Dataset entries
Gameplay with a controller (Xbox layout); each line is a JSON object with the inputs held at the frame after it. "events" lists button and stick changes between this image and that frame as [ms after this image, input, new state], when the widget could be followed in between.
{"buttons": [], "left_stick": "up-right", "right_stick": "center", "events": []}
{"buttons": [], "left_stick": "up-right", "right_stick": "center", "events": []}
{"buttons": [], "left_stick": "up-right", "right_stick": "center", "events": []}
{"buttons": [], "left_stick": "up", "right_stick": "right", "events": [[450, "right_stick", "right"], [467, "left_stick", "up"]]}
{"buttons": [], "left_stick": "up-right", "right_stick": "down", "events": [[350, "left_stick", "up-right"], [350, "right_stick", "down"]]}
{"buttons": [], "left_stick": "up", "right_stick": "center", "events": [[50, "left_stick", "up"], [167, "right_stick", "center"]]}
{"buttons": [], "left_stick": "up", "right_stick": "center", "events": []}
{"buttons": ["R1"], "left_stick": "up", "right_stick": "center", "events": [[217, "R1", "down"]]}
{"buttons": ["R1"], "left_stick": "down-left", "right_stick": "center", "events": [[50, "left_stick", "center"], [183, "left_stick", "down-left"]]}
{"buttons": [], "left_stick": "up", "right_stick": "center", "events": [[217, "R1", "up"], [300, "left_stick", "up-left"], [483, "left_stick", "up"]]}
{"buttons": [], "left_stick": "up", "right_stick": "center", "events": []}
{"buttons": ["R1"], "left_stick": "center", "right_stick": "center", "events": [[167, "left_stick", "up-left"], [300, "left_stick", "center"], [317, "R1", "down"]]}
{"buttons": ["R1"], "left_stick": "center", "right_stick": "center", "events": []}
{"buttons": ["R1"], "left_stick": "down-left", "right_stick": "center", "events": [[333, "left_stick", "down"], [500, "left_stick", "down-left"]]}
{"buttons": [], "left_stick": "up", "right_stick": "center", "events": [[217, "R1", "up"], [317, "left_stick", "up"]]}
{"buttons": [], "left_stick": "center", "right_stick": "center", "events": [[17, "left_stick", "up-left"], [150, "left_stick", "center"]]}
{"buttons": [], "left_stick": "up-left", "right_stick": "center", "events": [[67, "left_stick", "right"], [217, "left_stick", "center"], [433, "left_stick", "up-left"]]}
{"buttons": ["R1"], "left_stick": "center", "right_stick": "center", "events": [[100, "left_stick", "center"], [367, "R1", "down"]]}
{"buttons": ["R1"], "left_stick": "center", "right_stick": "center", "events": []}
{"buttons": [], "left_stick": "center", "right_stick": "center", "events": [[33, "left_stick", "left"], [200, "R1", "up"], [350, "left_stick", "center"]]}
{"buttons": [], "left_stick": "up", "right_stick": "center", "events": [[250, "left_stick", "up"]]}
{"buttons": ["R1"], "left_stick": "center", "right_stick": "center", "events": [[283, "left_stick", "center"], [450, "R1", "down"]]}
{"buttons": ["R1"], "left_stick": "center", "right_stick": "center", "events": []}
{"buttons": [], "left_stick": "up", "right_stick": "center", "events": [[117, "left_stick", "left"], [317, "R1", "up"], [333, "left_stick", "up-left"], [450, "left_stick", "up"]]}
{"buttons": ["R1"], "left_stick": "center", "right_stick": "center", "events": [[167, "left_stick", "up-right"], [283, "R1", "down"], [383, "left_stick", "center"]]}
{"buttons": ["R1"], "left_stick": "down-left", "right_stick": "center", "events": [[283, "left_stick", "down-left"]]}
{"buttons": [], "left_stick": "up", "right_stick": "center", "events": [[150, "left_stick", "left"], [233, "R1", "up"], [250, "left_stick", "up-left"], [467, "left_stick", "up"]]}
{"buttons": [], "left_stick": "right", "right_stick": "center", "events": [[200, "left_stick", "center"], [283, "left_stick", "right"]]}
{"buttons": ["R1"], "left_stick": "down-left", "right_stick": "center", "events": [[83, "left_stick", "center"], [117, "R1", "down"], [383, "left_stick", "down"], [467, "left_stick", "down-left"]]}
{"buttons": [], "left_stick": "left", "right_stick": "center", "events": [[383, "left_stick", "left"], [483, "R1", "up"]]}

Exercise aim
Each line above needs to be written out again exactly.

Answer box
Gameplay with a controller (Xbox layout); each line is a JSON object with the inputs held at the frame after it. "events" lists button and stick changes between this image and that frame as [ms after this image, input, new state], when the widget could be followed in between.
{"buttons": [], "left_stick": "up-right", "right_stick": "center", "events": []}
{"buttons": [], "left_stick": "up-right", "right_stick": "center", "events": []}
{"buttons": [], "left_stick": "up-right", "right_stick": "center", "events": []}
{"buttons": [], "left_stick": "up", "right_stick": "right", "events": [[450, "right_stick", "right"], [467, "left_stick", "up"]]}
{"buttons": [], "left_stick": "up-right", "right_stick": "down", "events": [[350, "left_stick", "up-right"], [350, "right_stick", "down"]]}
{"buttons": [], "left_stick": "up", "right_stick": "center", "events": [[50, "left_stick", "up"], [167, "right_stick", "center"]]}
{"buttons": [], "left_stick": "up", "right_stick": "center", "events": []}
{"buttons": ["R1"], "left_stick": "up", "right_stick": "center", "events": [[217, "R1", "down"]]}
{"buttons": ["R1"], "left_stick": "down-left", "right_stick": "center", "events": [[50, "left_stick", "center"], [183, "left_stick", "down-left"]]}
{"buttons": [], "left_stick": "up", "right_stick": "center", "events": [[217, "R1", "up"], [300, "left_stick", "up-left"], [483, "left_stick", "up"]]}
{"buttons": [], "left_stick": "up", "right_stick": "center", "events": []}
{"buttons": ["R1"], "left_stick": "center", "right_stick": "center", "events": [[167, "left_stick", "up-left"], [300, "left_stick", "center"], [317, "R1", "down"]]}
{"buttons": ["R1"], "left_stick": "center", "right_stick": "center", "events": []}
{"buttons": ["R1"], "left_stick": "down-left", "right_stick": "center", "events": [[333, "left_stick", "down"], [500, "left_stick", "down-left"]]}
{"buttons": [], "left_stick": "up", "right_stick": "center", "events": [[217, "R1", "up"], [317, "left_stick", "up"]]}
{"buttons": [], "left_stick": "center", "right_stick": "center", "events": [[17, "left_stick", "up-left"], [150, "left_stick", "center"]]}
{"buttons": [], "left_stick": "up-left", "right_stick": "center", "events": [[67, "left_stick", "right"], [217, "left_stick", "center"], [433, "left_stick", "up-left"]]}
{"buttons": ["R1"], "left_stick": "center", "right_stick": "center", "events": [[100, "left_stick", "center"], [367, "R1", "down"]]}
{"buttons": ["R1"], "left_stick": "center", "right_stick": "center", "events": []}
{"buttons": [], "left_stick": "center", "right_stick": "center", "events": [[33, "left_stick", "left"], [200, "R1", "up"], [350, "left_stick", "center"]]}
{"buttons": [], "left_stick": "up", "right_stick": "center", "events": [[250, "left_stick", "up"]]}
{"buttons": ["R1"], "left_stick": "center", "right_stick": "center", "events": [[283, "left_stick", "center"], [450, "R1", "down"]]}
{"buttons": ["R1"], "left_stick": "center", "right_stick": "center", "events": []}
{"buttons": [], "left_stick": "up", "right_stick": "center", "events": [[117, "left_stick", "left"], [317, "R1", "up"], [333, "left_stick", "up-left"], [450, "left_stick", "up"]]}
{"buttons": ["R1"], "left_stick": "center", "right_stick": "center", "events": [[167, "left_stick", "up-right"], [283, "R1", "down"], [383, "left_stick", "center"]]}
{"buttons": ["R1"], "left_stick": "down-left", "right_stick": "center", "events": [[283, "left_stick", "down-left"]]}
{"buttons": [], "left_stick": "up", "right_stick": "center", "events": [[150, "left_stick", "left"], [233, "R1", "up"], [250, "left_stick", "up-left"], [467, "left_stick", "up"]]}
{"buttons": [], "left_stick": "right", "right_stick": "center", "events": [[200, "left_stick", "center"], [283, "left_stick", "right"]]}
{"buttons": ["R1"], "left_stick": "down-left", "right_stick": "center", "events": [[83, "left_stick", "center"], [117, "R1", "down"], [383, "left_stick", "down"], [467, "left_stick", "down-left"]]}
{"buttons": [], "left_stick": "left", "right_stick": "center", "events": [[383, "left_stick", "left"], [483, "R1", "up"]]}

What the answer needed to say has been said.